Copyright office backs 'right' to limit content access
DMCA
10/27/2000; 2:21:49 PM

'THE COPYRIGHT OFFICE, part of the Library of Congress, decided to allow only two narrow exemptions to a new federal law that makes it illegal for Web users to hack through the barriers that copyright holders erect around books, films, music and other content released online. The decision will be in effect for three years...
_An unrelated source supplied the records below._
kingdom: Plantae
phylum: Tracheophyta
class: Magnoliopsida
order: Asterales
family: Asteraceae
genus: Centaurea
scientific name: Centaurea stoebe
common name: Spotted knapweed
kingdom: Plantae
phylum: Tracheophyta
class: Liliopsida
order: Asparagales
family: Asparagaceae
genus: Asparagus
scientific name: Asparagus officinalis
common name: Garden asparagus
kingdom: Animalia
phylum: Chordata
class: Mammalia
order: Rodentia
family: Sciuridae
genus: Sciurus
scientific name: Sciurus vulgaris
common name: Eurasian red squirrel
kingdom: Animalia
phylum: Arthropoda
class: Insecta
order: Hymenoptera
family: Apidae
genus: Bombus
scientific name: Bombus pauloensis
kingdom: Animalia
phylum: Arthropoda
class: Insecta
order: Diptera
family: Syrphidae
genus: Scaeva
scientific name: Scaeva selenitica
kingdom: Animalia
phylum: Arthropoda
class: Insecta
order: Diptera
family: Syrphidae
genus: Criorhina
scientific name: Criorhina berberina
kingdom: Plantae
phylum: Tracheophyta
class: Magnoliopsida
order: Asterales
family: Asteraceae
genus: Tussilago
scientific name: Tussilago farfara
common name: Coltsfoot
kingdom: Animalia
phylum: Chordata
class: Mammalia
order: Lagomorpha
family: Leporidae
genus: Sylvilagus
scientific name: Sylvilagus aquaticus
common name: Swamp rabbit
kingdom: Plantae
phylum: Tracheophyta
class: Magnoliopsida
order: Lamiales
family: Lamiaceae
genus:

'The two exemptions the copyright office did allow are both minor in scope. The first exemption involves software that blocks children and others from finding obscene or other controversial material on the Web. Buried in the software typically is a list of the Web sites being filtered. Those lists are often encrypted to keep people from seeing them. But the copyright office said it should be legal for users to access such lists, in part so people can criticize and debate them. The other exemption involves giving people the right to bypass malfunctioning security features of software and other copyrighted goods they have purchased.'

"Minor in scope"? They almost might as well not exist.  In fact, they are so narrow they almost don't. The reasoning involved in the decision that we have a right to see the ban lists extends to many other things as well (don't we have a right to know what information a program is transmitting to others, without our consent?), but the Copyright Office gives us not the reasoning, not guidelines, but limited rules that will be swiftly circumvented or even struck down in court.

The government needs to stop trying to enumerate every possible case and make specific decisions... it won't work, there's too many specific cases and more coming every day.